A CNN instant poll after Wednesday night’s joint address to Congress reported that 66% of speech watchers said that President Donald Trump’s policies will move America in the right direction. That’s a pretty good snapshot of how the night went for Democrats, who spent the evening disrupting the proceedings, walking out, refusing to stand for ordinary Americans who had been through all manner of traumas and paddle-raising their policy disagreements as if they were at some kind of elite fundraising gala — events with which many of them are all too familiar.
It was a sorry sight.
At one point, Trump looked out at the assembled party, scowling all, and said, in essence, he could cure cancer or land a rocket on the moon, and none of these people would give him any credit because they hate him that much. All the camera had to do was pan to the sea of faces to make Trump’s point. He was right. Most Democrats refused even to look Trump’s Cabinet members in the eye.
State of the Union speeches are always reminders that elections have consequences because the winner gets to frame, talk and control the narrative, and the losers have to sit on their hands or, in the case of Sen. Elizabeth Warren, fiddle with their phones.
Trump’s speech was, of course, often exaggerated and misleading, as is always the case.
He also glossed over innumerable inconvenient facts such as his love of tariffs raising prices rather than fulfilling his election promise of lowering them from day one and the tariff-driven total collapse in recent days of the post-election bounce in the stock market.
But then, most of his voters don’t pay day-to-day attention to the market or subscribe, as we do, to the gospel of free international trade and the importance of long-standing multinational alliances to global security. We were appalled that allies such as Canada and Mexico are now being forced into economic combat they did not seek, not to mention blamed for America’s fentanyl problem and Trump’s lack of understanding that their inevitable, and justified, retribution is already having detrimental effects on the American economy.
But Trump, or his speechwriters, have become much more sophisticated in their narrative skills.
Take, for example, Trump’s mid-speech listing of the ages of people that the Social Security Administration believes to still be alive, including some seemingly as old as the republic itself.
It was made clear weeks ago that this was in part a database quirk in the agency and in part a general lack of understanding that a country with more than 340 million people actually does have tens of thousands of centenarians and living dependents of centenarians. It does not mean that massive numbers of checks are being sent to the dead, since there are other verifications. And, of course, there are some checks being sent because the agency is so massive that a) fraud has always existed and b) so have errors. Trump’s Department of Government Efficiency will wipe out neither.

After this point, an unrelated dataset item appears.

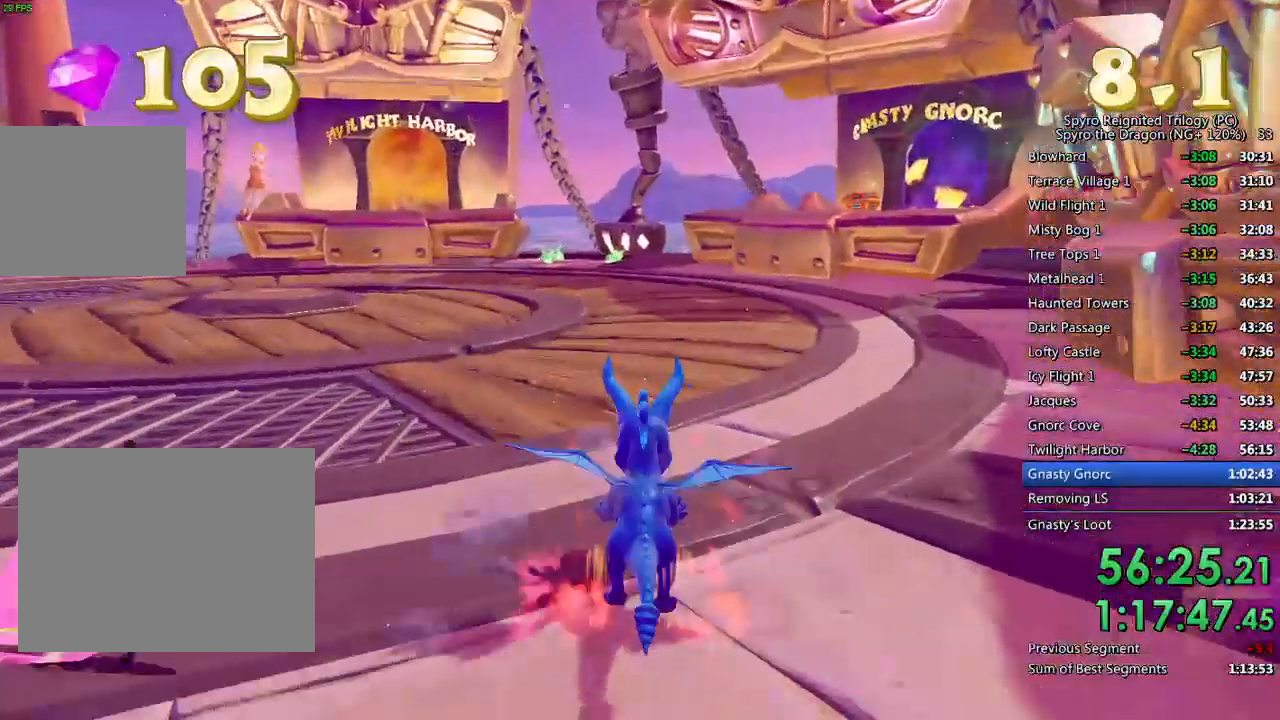
{"buttons": ["SQUARE"], "left_stick": "up-left", "right_stick": "center", "events": [[100, "left_stick", "center"], [400, "left_stick", "up-left"]]}
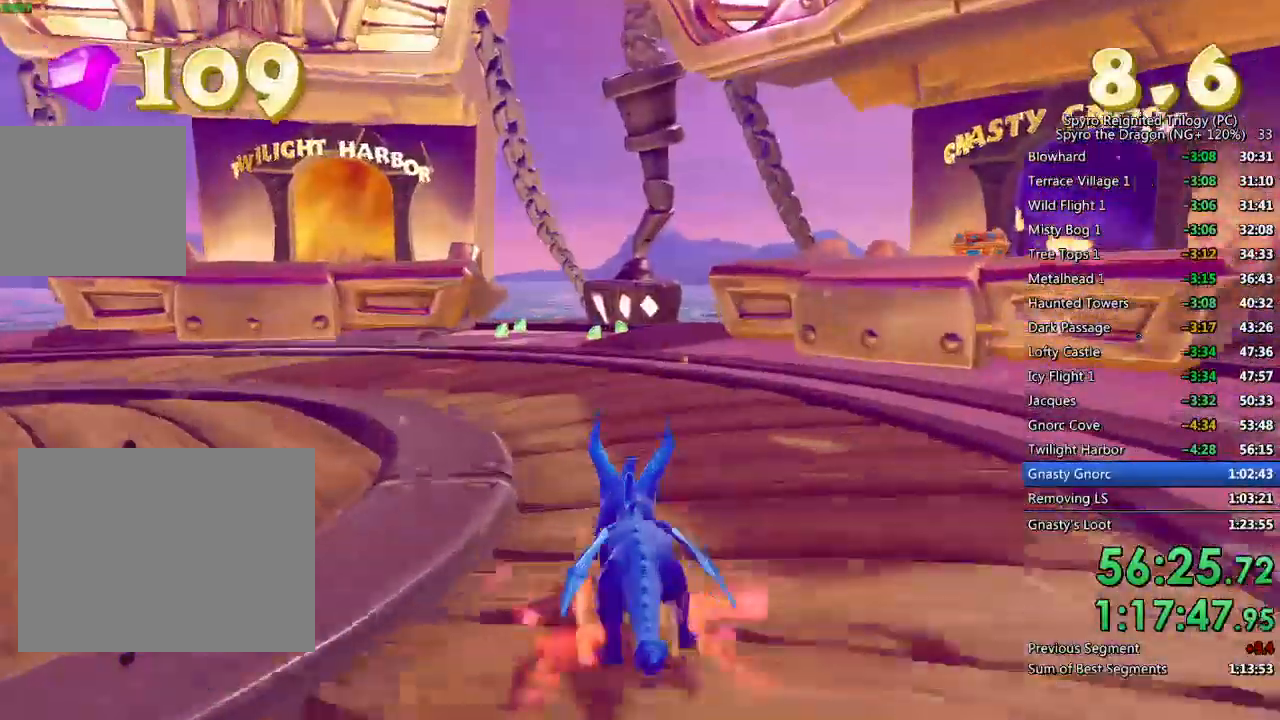
{"buttons": [], "left_stick": "up", "right_stick": "center", "events": [[17, "left_stick", "up"], [400, "SQUARE", "up"]]}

But none of that mattered, and although post-facto fact-checkers huffed and puffed, Trump actually was careful to stop just short of saying that checks were being sent to all of these superhuman Americans while deftly leaving the impression that was the case. That level of rhetorical sophistication was missing from all of his previous State of the Union addresses.
Trump also has greatly improved his ability to highlight ordinary people in his State of the Union, creating actual real-time drama by signing an executive order in the middle of giving a speech, announcing an acceptance to West Point live on television and, in one case, instantly making a thrilled and cute kid a “member” of the Secret Service, his wide eyes filling every law enforcement officer, or other first responder, watching at home with pride.
Manipulative? Sure, to some. For others, reality television from Capitol Hill from a master of the craft.
In fact, Trump is ruthless and divisive. But he knows how to make himself look the opposite, even as that empathic skill from Democrats has drowned in a cocktail of resentment and anger.
The folks in the gallery should, of course, have been a stark reminder for Democrats that ordinary Americans often deal with unspeakable horrors in their lives and they now are turning to a rebranded Trump, not the party that historically championed their values, as their savior. Once again, it was revealed just how absolutely Trump has captured the working and middle classes, the blue-collar Americans without whom the Democrats cannot win.
Trump deftly maneuvered the hapless Democrats right where he wanted them — into a Catch-22. They did not want to stand in support of his culture war salvos, yet doing so meant disrespecting individuals who served as proxies for millions of people who saw themselves in their shoes.
Democrats should open their eyes: One astute commentator noted Tuesday that the party cannot look to its representatives in Washington to solve its malaise, self-evidently the case at the State of the Union, but that any renaissance will have to come from middle America.
Indeed. Democrats will need to recapture from Trump that “commonsense” message at pain of their own marginalization.